Accueillie par la Maison des journalistes

Après plus de deux ans passés dans une prison turque, la militante féministe arrive à Paris où elle est accueillie par la Maison des journalistes. « On accueille et héberge des journalistes persécutés dans leur pays pour avoir exercé une presse libre », explique Darline Cothère, directrice de l’établissement.

 

La Maison des journalistes, c’est un peu comme une photographie des conflits dans le monde : les résidents ont vécu des violences en raison du métier qu’ils exerçaient, dans des pays aux tensions politiques difficilement supportables. Créée sur le principe de la solidarité confraternelle et celui de la reconnaissance de la profession, le lieu d’accueil a deux missions : accueillir et héberger des journalistes réfugiés, et sensibiliser aux valeurs de la liberté de la presse.

Informer des conflits dans le monde et partager des expériences, c’est le but de l’initiative « Renvoyé Spécial » à laquelle Basma participe : « Je me souviens avoir raconté mon témoignage dans un collège de Bordeaux et avoir vu un élève en larmes. Ca m’a touchée de voir une personne sensible à mon histoire ». Le président de la Maison des Journalistes, Albéric de Gouville, ajoute : « Voir une telle émotion, c’est la preuve que l’action de témoigner permet de sensibiliser aux conflits et à la condition de la presse à travers le monde. »

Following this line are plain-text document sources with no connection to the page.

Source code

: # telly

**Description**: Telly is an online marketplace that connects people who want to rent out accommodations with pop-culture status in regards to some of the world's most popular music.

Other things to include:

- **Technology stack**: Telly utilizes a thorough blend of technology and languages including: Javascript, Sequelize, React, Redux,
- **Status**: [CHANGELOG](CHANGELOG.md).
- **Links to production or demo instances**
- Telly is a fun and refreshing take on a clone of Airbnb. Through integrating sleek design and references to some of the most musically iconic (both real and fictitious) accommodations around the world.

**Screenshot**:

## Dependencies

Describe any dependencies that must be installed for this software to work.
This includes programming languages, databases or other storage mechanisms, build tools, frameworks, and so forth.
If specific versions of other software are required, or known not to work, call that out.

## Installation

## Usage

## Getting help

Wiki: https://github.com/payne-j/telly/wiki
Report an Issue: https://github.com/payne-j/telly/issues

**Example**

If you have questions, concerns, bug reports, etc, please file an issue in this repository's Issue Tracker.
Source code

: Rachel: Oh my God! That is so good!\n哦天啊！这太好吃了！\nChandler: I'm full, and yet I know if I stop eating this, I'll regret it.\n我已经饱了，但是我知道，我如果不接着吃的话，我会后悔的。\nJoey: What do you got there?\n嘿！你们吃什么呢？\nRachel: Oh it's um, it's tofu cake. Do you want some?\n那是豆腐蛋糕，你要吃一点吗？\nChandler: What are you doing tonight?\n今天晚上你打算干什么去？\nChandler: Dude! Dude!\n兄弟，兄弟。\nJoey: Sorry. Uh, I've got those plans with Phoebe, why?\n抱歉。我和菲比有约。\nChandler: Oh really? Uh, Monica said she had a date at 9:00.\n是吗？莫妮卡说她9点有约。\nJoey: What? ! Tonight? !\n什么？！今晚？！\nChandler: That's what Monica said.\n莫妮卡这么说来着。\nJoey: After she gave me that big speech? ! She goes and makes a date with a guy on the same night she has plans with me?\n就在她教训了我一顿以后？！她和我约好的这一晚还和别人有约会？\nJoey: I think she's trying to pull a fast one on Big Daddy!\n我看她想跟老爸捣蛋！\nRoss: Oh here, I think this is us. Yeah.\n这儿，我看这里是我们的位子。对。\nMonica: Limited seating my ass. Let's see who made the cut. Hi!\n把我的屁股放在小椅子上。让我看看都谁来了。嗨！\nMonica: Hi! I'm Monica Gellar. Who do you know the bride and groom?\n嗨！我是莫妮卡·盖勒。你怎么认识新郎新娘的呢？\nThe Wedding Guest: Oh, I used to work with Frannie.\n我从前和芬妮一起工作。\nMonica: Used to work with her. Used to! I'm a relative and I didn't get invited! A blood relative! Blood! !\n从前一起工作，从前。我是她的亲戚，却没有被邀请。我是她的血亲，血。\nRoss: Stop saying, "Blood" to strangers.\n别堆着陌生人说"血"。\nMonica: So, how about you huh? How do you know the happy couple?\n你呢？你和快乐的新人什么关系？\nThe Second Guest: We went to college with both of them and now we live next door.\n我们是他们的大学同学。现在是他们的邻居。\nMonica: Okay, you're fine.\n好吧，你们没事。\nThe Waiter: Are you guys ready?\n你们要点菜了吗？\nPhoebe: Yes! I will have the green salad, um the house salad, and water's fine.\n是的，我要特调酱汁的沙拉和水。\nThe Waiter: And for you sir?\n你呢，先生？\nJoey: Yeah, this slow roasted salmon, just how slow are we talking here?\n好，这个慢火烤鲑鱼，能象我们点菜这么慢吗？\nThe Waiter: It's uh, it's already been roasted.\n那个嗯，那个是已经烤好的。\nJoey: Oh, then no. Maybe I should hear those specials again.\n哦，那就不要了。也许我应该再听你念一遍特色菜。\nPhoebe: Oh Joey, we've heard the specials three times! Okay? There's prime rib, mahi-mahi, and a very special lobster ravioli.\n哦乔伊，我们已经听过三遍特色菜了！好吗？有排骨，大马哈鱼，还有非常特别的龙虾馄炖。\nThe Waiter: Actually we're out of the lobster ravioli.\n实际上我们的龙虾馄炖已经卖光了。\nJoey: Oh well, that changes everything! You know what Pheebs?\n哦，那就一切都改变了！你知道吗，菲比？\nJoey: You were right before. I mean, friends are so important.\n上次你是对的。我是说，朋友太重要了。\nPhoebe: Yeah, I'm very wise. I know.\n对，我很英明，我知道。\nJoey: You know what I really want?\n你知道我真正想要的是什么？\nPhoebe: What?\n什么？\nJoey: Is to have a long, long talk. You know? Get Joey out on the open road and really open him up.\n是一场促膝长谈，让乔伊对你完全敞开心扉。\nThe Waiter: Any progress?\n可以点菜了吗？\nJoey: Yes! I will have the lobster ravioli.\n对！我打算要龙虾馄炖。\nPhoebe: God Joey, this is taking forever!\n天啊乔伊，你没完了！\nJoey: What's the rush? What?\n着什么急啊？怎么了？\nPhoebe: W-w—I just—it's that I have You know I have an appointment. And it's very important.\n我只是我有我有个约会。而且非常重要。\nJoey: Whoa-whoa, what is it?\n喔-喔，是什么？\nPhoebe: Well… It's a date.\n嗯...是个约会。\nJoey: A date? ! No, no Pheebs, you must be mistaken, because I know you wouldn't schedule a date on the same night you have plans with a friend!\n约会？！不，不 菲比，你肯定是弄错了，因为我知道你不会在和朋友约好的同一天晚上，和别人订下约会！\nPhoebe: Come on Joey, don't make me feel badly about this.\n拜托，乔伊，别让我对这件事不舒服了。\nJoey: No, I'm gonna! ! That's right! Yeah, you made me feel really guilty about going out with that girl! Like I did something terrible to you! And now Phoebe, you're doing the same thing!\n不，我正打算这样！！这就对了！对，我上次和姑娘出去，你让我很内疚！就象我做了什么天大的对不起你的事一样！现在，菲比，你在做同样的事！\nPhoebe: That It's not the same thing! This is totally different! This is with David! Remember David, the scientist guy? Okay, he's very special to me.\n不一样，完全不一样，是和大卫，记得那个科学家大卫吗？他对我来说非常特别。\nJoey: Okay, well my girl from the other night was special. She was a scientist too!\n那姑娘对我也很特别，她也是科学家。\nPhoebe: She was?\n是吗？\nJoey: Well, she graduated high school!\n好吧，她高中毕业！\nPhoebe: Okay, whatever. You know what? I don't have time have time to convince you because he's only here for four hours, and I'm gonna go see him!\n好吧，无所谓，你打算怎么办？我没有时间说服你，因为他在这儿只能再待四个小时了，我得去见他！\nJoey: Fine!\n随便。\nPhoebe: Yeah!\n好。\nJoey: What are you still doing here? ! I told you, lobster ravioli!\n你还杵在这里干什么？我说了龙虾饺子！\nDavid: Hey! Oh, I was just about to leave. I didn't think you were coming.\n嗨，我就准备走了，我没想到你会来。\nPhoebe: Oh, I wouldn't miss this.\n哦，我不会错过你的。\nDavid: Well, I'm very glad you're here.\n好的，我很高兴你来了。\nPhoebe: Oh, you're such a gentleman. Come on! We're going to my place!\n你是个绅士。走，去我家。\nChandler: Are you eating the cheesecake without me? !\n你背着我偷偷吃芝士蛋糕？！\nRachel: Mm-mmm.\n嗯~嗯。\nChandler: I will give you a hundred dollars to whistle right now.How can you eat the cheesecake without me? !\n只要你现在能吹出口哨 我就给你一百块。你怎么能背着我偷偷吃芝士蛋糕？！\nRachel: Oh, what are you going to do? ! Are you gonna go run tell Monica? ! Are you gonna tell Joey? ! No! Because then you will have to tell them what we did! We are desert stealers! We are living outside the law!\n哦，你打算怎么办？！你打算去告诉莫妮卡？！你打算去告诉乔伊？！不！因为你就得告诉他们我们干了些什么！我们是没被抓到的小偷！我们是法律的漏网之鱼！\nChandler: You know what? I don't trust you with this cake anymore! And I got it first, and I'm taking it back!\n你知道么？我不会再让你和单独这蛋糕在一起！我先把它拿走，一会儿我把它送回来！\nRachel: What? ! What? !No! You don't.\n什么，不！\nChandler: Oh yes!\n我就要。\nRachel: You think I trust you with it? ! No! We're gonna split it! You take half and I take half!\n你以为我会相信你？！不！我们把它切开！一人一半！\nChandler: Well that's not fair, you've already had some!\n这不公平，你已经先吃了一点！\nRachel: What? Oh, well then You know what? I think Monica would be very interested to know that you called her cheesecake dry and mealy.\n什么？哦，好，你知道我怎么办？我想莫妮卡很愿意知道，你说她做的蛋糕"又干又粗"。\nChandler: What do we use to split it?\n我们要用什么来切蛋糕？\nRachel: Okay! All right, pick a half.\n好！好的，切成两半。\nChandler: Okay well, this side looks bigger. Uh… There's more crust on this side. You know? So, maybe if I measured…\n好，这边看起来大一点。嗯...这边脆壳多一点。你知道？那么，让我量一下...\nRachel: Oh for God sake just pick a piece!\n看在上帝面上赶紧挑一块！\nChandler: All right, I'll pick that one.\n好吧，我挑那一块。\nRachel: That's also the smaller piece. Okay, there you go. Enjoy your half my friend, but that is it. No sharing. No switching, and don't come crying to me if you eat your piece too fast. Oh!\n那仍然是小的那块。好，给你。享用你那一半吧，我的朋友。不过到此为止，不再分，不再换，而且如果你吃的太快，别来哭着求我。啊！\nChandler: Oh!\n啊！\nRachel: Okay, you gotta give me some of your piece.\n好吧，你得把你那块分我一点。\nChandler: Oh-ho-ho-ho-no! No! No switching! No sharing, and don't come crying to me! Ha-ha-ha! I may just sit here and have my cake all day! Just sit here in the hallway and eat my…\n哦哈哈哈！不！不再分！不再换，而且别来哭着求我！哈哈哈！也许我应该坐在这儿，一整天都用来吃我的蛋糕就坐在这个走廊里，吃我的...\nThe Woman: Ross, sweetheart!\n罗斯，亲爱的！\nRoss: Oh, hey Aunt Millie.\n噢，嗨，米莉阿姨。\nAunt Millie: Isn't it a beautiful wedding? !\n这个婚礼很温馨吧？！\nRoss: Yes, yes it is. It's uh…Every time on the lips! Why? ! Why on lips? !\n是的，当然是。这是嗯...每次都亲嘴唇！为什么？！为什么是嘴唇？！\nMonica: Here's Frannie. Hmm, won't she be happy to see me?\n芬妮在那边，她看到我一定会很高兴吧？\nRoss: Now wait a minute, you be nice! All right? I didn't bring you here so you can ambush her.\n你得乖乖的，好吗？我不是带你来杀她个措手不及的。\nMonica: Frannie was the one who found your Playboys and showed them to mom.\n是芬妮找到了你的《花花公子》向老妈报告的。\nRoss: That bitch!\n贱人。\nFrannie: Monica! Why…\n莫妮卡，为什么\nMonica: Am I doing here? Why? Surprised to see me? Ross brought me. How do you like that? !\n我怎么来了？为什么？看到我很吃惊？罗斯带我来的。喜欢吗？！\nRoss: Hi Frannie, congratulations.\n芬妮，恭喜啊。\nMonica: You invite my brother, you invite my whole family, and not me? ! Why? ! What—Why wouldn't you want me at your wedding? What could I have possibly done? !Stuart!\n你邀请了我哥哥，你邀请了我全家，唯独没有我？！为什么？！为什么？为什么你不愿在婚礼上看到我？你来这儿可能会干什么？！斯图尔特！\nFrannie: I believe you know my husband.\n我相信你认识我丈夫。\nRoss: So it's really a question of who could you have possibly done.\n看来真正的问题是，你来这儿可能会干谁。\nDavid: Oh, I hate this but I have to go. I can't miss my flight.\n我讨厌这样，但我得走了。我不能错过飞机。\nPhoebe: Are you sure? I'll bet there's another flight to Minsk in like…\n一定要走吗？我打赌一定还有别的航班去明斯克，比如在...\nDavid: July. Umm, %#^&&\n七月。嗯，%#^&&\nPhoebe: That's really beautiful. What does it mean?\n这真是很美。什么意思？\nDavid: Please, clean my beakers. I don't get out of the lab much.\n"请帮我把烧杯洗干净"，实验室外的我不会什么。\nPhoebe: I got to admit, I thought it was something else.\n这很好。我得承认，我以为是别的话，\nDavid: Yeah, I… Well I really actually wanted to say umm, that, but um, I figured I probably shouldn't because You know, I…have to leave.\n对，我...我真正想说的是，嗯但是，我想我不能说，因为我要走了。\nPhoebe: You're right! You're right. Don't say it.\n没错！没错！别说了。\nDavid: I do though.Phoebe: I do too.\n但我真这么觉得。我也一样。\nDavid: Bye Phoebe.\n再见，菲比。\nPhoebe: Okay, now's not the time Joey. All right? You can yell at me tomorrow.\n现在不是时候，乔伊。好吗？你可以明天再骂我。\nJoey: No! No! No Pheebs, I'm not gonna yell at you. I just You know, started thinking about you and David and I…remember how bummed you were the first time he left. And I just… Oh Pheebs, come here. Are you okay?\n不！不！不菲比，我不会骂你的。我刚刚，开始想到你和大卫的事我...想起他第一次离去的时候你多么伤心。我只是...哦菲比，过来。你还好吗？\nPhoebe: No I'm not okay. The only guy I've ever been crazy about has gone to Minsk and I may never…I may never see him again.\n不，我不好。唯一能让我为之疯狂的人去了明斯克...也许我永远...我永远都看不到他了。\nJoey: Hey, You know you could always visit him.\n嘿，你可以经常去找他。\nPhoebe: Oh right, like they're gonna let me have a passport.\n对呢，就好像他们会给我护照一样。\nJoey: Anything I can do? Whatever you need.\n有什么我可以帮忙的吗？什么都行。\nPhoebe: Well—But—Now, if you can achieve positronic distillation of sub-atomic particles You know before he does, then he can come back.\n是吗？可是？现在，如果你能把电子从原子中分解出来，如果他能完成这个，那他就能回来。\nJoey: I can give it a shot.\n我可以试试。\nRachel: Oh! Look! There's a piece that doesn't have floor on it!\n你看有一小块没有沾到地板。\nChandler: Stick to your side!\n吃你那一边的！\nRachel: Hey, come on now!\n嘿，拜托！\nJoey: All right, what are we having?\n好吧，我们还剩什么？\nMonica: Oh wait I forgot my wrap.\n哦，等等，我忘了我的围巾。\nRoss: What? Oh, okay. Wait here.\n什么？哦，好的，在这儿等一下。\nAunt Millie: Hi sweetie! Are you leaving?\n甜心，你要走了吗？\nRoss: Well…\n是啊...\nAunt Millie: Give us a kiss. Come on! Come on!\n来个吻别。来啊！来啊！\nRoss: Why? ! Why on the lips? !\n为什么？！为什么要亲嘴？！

Basma vit désormais en France. Elle a quitté la Maison des Journalistes et continue de militer : « Je voudrais poursuivre le journalisme. J’étudie le français à la Sorbonne. Pour le moment, je travaille bénévolement pour des organisations telles que Feminist Yemen Voice ». La plupart des réfugiés qui sont passés par la Maison des Journalistes abandonnent la profession. En cause, la barrière de la langue ou des traumatismes encore trop ancrés. Pour Basma, retourner au Yémen est impensable même si elle y songe dans ses rêves : « Malgré les discriminations que j’ai vécue, le Yémen aura toujours une place de choix dans mon cœur».